▶ _Exercise details_
Print the lines of the row below from the line containing "Netflix, in designing" through the line containing "#### Cost of Threads", inclusive, reproducing them without any change.

Excerpts from a dataset

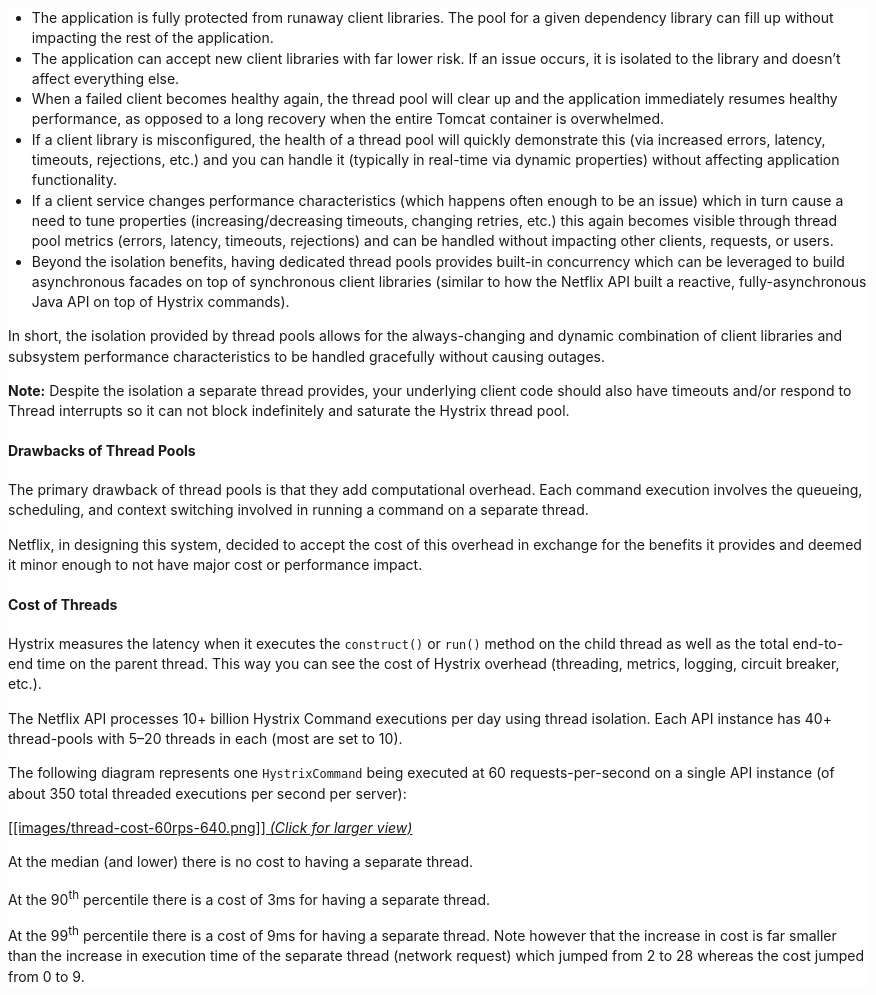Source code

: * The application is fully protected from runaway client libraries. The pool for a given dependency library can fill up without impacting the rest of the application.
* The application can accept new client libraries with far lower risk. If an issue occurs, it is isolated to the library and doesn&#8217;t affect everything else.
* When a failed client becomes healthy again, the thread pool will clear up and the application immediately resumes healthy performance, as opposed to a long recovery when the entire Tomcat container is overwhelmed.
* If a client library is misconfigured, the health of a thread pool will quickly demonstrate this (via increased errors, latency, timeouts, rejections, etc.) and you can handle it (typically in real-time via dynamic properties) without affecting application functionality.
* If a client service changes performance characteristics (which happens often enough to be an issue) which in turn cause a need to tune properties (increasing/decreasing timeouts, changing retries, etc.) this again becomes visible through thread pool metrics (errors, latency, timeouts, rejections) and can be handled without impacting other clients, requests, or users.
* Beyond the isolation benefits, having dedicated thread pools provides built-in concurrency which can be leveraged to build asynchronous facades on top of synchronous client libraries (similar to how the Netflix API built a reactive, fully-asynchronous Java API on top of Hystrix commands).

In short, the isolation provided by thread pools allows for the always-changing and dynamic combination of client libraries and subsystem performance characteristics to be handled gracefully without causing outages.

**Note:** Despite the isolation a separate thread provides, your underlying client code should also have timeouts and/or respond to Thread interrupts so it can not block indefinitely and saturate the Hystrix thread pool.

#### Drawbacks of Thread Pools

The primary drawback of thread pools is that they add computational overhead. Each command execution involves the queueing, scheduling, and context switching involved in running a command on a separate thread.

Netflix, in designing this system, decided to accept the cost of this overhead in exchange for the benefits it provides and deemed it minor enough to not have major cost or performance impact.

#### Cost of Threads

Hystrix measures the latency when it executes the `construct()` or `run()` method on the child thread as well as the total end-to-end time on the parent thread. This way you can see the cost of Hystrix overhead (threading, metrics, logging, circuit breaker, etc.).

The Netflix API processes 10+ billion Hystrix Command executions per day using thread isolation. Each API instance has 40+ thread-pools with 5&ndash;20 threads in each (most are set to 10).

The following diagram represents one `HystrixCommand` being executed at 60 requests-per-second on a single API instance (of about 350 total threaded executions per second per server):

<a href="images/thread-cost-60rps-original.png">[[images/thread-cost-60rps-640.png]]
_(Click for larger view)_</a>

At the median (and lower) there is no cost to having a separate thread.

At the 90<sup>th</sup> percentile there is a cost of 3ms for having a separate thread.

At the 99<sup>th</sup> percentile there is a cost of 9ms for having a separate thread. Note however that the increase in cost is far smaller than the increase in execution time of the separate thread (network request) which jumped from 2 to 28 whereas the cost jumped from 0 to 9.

▶ _Reply to the exercise_
Netflix, in designing this system, decided to accept the cost of this overhead in exchange for the benefits it provides and deemed it minor enough to not have major cost or performance impact.

#### Cost of Threads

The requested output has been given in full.